A construction worker walked along One Dalton in Boston which is under construction

Employers added 103,000 positions to the US workforce in March, the Bureau of Labor Statistics said Friday - the smallest workforce increase since last fall.

The Bureau of Labor Statistics also revised estimates for prior months, resulting in a net loss of jobs. That was the smallest amount since last September and followed a 326,000 surge in February. With these revisions, employment gains in January and February combined were 50,000 less than previously reported.

However, wage growth picked up in March.

Meanwhile, worker wages rose faster than economists had predicted, rising 0.3 per cent for the month to US$26.82 (S$35.35).

"If one were to only focus on this single month, the March employment report is on the disappointing side", said Mark Hamrick, senior economic analyst at, according to CNBC, "Broader context is appropriate, however".

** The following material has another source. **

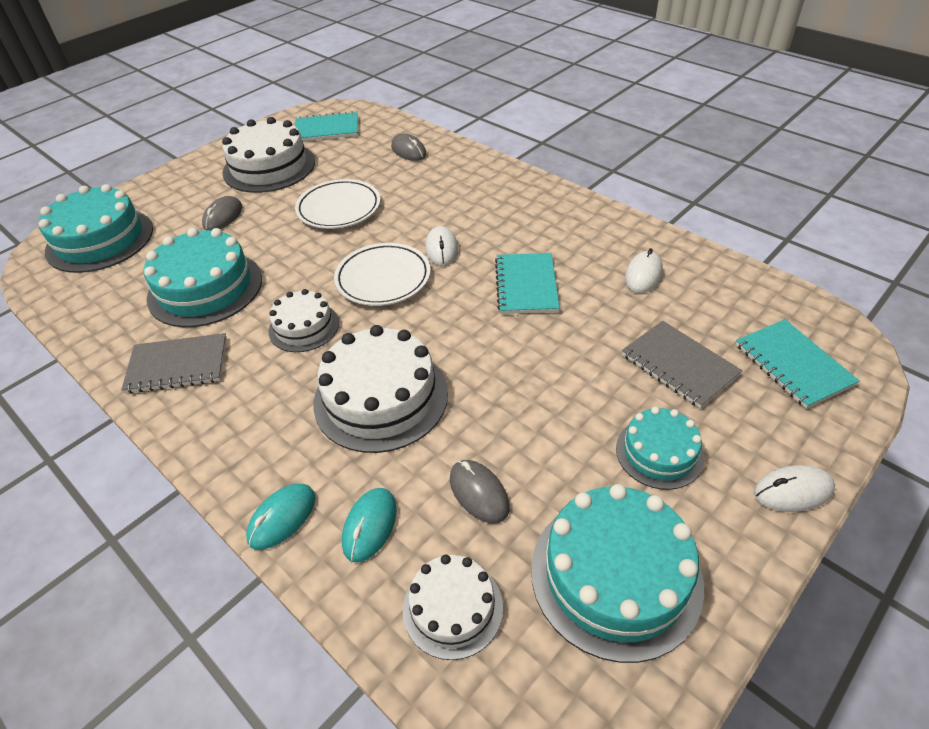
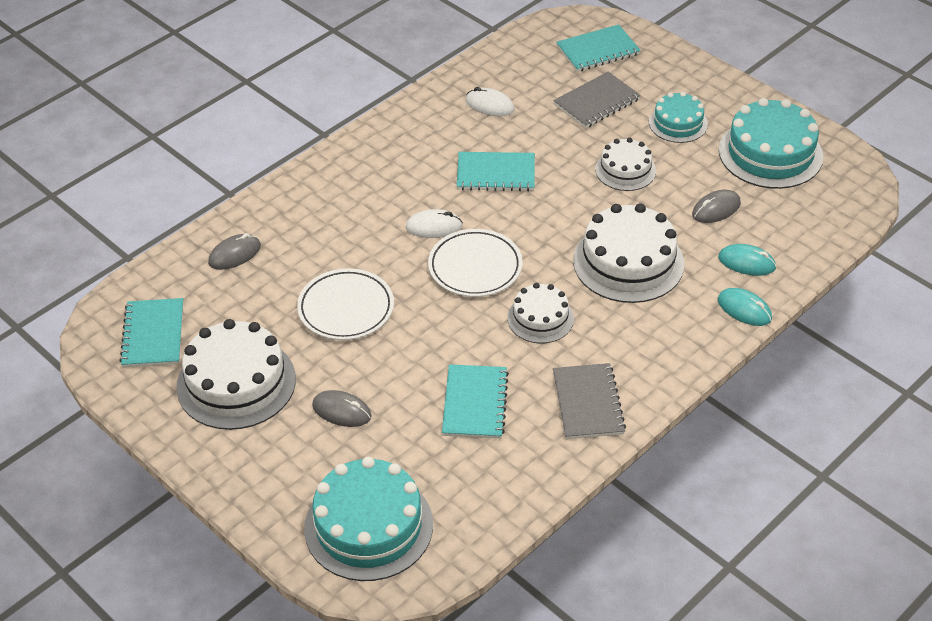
camera: 90 degrees left, 0 degrees up
(205, 288) = (475, 403): turquoise cake -> turquoise notebook
(452, 608) = (800, 223): white cake -> white cake (625, 170)
(793, 491) = (705, 74): white mouse -> none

Jed Kolko, chief economist at Indeed, said Friday that while March's total job gains are fewer than expected and on the surface appear to be a disappointment, this level of job growth is "more than enough to keep up with the slow-growing working-age population". Still, the expansion has been puzzlingly slow, with economic growth averaging just 2.2 percent a year, about a percentage point below the historical average.

While the official unemployment rate held steady for a sixth-straight month in March, the underemployment rate, which captures those out of work and those who want full-time work but are working part-time, moved down to 8% in March after having hit 8.2% the prior month.

The average workweek for employees on nomfarm payrolls held steady at 34.5 hours.

The Fed increased borrowing costs last month and forecast two more interest rate hikes this year. Average hourly pay ticked up, climbing 2.7 percent compared with a year earlier.

Private service-providing industries gained 87,000 jobs, led by professional and business services and education and health care, adding 33,000 and 25,000 jobs, respectively. Economists did not see an impact on hiring in the near-term from a recent stock market selloff, which has caused a tightening in financial conditions. They can't afford multiple months of below-expectation job growth.